__Task objective__
All lines of the records below that contain the word "round" must be listed.

Records excerpted from a collection
________________________________________

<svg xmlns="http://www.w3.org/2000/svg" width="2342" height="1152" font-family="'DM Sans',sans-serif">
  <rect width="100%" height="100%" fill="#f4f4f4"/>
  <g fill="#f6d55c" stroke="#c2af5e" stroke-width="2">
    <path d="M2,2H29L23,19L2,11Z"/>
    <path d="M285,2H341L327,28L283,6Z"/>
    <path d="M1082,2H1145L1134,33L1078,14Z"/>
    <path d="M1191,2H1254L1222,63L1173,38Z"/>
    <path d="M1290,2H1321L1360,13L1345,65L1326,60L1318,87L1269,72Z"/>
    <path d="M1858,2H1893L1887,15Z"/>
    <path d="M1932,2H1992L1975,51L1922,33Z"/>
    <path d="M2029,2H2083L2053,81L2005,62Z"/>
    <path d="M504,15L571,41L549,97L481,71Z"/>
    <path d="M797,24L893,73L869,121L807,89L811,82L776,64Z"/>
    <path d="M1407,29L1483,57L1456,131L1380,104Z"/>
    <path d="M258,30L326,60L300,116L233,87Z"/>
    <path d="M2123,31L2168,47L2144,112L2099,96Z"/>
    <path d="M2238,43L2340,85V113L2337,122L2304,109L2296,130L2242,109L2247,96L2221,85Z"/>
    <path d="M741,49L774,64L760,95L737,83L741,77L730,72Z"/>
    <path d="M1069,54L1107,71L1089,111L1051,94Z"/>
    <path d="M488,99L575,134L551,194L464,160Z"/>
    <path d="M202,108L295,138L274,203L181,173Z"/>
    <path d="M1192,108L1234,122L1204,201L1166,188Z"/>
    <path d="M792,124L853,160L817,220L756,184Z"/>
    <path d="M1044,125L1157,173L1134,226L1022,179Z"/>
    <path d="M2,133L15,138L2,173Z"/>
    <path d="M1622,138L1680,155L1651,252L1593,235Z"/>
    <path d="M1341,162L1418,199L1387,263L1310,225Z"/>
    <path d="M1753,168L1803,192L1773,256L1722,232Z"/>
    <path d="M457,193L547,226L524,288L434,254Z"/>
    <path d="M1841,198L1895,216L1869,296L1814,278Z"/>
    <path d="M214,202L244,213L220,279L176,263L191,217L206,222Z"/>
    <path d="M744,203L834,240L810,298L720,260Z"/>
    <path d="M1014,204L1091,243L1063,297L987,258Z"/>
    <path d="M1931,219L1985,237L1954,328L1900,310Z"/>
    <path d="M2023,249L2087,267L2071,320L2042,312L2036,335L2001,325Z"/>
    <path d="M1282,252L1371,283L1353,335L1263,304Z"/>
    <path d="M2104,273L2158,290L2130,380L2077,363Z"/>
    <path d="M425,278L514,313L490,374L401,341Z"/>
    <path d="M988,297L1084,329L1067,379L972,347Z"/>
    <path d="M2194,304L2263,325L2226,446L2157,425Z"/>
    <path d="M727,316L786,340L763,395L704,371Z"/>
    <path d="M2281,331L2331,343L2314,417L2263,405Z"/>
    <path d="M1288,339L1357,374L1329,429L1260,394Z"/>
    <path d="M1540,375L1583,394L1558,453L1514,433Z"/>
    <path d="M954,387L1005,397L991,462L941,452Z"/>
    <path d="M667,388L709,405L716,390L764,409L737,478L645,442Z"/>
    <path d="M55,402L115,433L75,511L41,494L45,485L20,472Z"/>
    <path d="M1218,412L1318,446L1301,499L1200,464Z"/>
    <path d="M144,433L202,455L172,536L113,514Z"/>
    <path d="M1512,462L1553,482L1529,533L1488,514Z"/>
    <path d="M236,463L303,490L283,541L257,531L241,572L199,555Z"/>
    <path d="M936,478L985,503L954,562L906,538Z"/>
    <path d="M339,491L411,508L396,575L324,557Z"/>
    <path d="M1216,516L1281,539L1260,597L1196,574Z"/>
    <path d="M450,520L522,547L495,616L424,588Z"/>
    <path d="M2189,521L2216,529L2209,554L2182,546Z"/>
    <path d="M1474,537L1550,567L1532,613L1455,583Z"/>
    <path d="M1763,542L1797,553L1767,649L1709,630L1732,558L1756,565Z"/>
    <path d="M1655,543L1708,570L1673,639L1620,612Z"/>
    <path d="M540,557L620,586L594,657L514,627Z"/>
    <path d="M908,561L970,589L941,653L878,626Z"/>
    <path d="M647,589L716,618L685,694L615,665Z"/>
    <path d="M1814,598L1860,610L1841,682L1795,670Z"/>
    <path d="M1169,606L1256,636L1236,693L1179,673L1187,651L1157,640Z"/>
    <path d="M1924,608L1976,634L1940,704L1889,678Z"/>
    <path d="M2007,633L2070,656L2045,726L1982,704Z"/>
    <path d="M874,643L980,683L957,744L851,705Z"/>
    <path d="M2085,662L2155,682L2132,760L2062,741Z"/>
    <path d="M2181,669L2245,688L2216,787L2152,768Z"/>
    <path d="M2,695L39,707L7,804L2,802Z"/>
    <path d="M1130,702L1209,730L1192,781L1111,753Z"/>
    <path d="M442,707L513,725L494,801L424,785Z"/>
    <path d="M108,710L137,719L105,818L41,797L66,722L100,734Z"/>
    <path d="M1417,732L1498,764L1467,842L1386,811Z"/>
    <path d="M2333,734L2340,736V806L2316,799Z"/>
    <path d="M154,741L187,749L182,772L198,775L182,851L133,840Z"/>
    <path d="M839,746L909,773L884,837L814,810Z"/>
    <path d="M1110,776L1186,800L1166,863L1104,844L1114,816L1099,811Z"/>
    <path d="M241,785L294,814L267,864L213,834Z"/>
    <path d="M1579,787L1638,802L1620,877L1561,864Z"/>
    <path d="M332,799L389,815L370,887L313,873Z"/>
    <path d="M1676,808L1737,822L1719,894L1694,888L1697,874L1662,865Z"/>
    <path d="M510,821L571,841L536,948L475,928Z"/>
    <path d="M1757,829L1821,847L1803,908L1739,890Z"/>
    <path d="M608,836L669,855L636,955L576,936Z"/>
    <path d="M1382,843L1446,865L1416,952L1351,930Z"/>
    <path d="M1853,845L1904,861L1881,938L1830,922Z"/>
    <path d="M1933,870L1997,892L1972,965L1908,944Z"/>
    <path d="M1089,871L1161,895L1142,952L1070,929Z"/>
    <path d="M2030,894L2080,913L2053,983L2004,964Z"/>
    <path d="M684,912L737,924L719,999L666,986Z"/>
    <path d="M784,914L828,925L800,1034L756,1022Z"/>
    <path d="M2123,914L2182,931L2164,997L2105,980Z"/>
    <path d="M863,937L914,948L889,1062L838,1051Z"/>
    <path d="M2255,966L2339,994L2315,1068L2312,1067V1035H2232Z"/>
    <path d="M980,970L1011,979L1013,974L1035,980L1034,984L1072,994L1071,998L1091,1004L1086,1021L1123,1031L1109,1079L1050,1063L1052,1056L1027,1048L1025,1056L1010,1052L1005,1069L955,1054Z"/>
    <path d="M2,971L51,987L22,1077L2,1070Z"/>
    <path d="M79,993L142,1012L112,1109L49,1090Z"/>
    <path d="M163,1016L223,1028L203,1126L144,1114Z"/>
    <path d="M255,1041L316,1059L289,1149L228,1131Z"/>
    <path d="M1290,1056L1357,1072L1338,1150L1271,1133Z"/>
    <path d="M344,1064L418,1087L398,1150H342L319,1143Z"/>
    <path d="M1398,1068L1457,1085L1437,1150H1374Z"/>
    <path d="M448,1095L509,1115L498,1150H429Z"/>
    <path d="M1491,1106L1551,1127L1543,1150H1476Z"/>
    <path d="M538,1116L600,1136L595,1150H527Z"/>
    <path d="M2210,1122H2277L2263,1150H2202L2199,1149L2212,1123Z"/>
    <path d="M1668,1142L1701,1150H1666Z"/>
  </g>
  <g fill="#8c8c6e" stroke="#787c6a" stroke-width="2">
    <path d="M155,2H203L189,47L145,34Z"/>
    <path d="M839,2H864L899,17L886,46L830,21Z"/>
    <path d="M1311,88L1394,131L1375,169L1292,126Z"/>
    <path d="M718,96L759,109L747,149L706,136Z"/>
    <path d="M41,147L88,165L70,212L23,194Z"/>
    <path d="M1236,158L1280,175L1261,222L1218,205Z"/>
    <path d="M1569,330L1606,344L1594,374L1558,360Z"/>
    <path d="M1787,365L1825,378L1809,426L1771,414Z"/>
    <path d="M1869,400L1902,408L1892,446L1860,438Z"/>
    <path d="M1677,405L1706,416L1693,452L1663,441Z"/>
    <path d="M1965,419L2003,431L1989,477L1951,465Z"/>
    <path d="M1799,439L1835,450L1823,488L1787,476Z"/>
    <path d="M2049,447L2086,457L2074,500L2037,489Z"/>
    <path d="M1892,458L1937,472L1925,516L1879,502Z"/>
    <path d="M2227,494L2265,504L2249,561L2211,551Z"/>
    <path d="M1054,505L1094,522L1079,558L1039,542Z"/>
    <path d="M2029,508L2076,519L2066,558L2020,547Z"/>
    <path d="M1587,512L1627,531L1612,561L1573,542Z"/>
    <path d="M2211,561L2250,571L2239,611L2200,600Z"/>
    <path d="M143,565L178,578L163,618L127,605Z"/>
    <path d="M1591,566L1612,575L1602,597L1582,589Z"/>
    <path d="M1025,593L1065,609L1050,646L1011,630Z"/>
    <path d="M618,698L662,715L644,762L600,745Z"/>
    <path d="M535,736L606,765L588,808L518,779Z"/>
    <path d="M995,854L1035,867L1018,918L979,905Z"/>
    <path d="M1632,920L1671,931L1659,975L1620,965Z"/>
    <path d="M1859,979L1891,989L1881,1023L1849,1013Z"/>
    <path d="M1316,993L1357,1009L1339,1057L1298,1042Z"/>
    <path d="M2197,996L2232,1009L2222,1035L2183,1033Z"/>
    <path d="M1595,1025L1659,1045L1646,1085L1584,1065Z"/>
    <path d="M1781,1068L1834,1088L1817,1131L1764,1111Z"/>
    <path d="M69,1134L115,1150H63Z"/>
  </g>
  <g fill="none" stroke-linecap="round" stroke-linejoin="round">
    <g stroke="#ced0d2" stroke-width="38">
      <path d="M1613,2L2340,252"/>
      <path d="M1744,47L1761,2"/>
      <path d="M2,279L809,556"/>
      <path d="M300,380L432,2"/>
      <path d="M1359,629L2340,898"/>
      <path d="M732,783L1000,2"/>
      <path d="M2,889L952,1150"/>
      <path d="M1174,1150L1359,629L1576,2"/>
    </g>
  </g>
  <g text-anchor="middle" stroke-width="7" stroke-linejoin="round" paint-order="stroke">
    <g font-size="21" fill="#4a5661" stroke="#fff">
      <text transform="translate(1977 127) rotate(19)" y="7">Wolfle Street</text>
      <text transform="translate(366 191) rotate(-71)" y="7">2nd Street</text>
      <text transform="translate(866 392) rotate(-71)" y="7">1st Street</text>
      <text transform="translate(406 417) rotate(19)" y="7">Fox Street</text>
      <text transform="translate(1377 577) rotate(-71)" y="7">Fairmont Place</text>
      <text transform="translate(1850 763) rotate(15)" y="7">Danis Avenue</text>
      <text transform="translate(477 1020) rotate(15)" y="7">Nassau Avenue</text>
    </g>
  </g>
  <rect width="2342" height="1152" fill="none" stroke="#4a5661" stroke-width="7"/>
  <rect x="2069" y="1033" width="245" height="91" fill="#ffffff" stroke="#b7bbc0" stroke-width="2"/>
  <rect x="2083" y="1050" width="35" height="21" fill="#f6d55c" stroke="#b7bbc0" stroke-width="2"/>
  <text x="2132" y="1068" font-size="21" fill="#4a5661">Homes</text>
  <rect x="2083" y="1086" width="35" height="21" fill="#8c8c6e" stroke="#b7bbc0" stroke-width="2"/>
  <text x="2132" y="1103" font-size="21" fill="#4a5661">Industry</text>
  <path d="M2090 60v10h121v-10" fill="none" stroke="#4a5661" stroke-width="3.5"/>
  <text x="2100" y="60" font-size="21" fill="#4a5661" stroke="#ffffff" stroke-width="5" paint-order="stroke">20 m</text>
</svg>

________________________________________

__Task output__
  <g fill="none" stroke-linecap="round" stroke-linejoin="round">
  <g text-anchor="middle" stroke-width="7" stroke-linejoin="round" paint-order="stroke">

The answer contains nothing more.